According to the World Trade Organization, the world trade contracted by 3 percent in the first quarter, and plummeted 18.5 percent in the second quarter, and this week the organization projected that world trade will shrink by 9.2 percent this year due to the pandemic.
The United Nations’ World Economic Situation and Prospects mid-2020 report also presents a pessimistic outlook for the year, predicting that the global economy will contract by 3.2 percent this year, and the world trade may decline by 15 percent.
These projections serve to highlight that Sino-EU trade growth is a bright spot in an otherwise gloomy picture.
Generally sound Sino-EU relations and the strong complementarity between the two economies have laid a solid foundation for the positive trade momentum. And win-win cooperation has always been a theme in the development of their economic and trade exchanges.

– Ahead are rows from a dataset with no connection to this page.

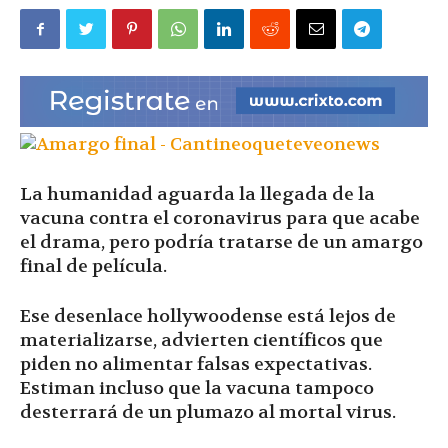
|
Ultima
La humanidad aguarda la llegada de la
Hora
vacuna contra el coronavirus para que acabe
el drama, pero podría tratarse de un amargo
final de película.
|
Ese desenlace hollywoodense está lejos de
materializarse, advierten científicos que
piden no alimentar falsas expectativas.
Estiman incluso que la vacuna tampoco
desterrará de un plumazo al mortal virus.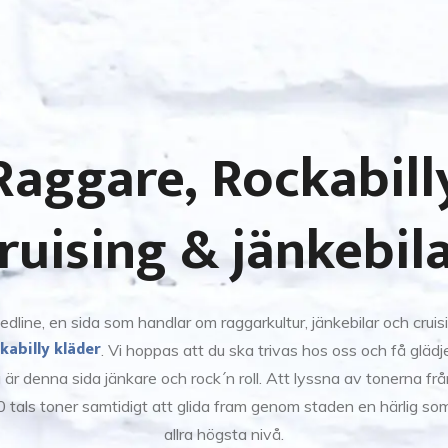
Raggare, Rockabill
ruising & jänkebil
dline, en sida som handlar om raggarkultur, jänkebilar och cruis
kabilly kläder
. Vi hoppas att du ska trivas hos oss och få gläd
å är denna sida jänkare och rock´n roll. Att lyssna av tonerna fr
tals toner samtidigt att glida fram genom staden en härlig som
allra högsta nivå.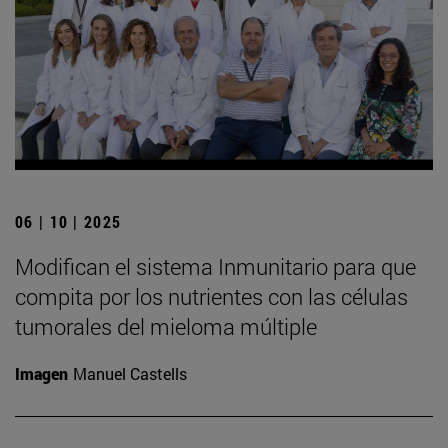
06 | 10 | 2025
Modifican el sistema Inmunitario para que
compita por los nutrientes con las células
tumorales del mieloma múltiple
Imagen
Manuel Castells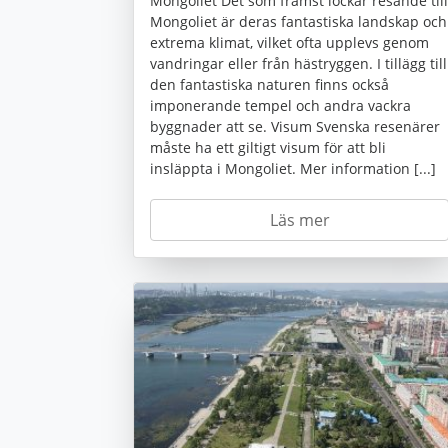
Mongoliet Det som främst lockar resande till
Mongoliet är deras fantastiska landskap och
extrema klimat, vilket ofta upplevs genom
vandringar eller från hästryggen. I tillägg till
den fantastiska naturen finns också
imponerande tempel och andra vackra
byggnader att se. Visum Svenska resenärer
måste ha ett giltigt visum för att bli
insläppta i Mongoliet. Mer information [...]
Läs mer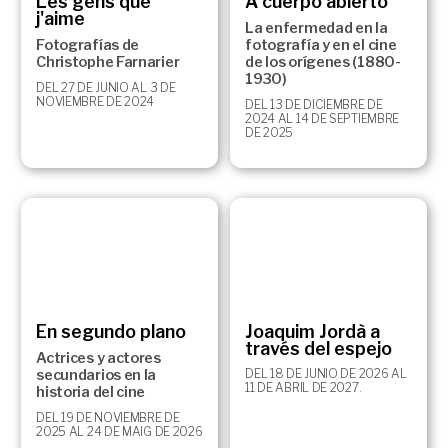
Les gens que
A cuerpo abierto
j'aime
La enfermedad en la
Fotografías de
fotografía y en el cine
Christophe Farnarier
de los orígenes (1880-
1930)
DEL 27 DE JUNIO AL 3 DE
NOVIEMBRE DE 2024
DEL 13 DE DICIEMBRE DE
2024 AL 14 DE SEPTIEMBRE
DE 2025
En segundo plano
Joaquim Jordà a
través del espejo
Actrices y actores
secundarios en la
DEL 18 DE JUNIO DE 2026 AL
11 DE ABRIL DE 2027.
historia del cine
DEL 19 DE NOVIEMBRE DE
2025 AL 24 DE MAIG DE 2026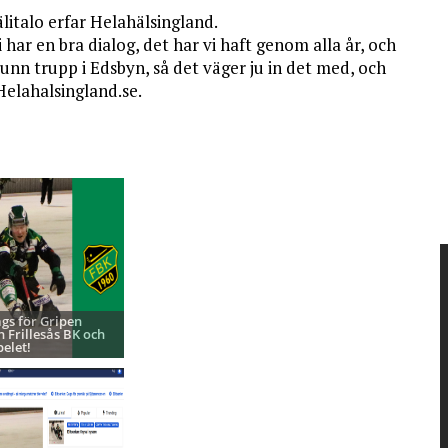
italo erfar Helahälsingland.
 har en bra dialog, det har vi haft genom alla år, och
tunn trupp i Edsbyn, så det väger ju in det med, och
 Helahalsingland.se.
ags för Gripen
h Frillesås BK och
pelet!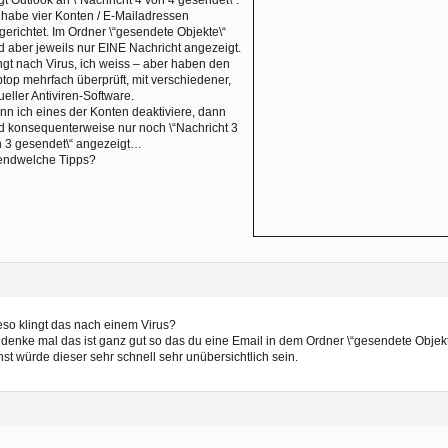
 habe vier Konten / E-Mailadressen
gerichtet. Im Ordner \“gesendete Objekte\“
d aber jeweils nur EINE Nachricht angezeigt.
ngt nach Virus, ich weiss – aber haben den
top mehrfach überprüft, mit verschiedener,
ueller Antiviren-Software.
n ich eines der Konten deaktiviere, dann
d konsequenterweise nur noch \“Nachricht 3
 3 gesendet\“ angezeigt…
gendwelche Tipps?
so klingt das nach einem Virus?
 denke mal das ist ganz gut so das du eine Email in dem Ordner \“gesendete Objekte
st würde dieser sehr schnell sehr unübersichtlich sein.
6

The outbreak of the novel coronavirus has only strengthened their economic and trade exchanges－the number of freight trains shuttling between China and Europe has increased continuously since the beginning of this year, which has also benefited the countries through which the railway passes.
Accounting for one-third of the global economy, China and the EU’s combined trade is undoubtedly conducive to boosting confidence in the recovery of the global economy in the post-pandemic era.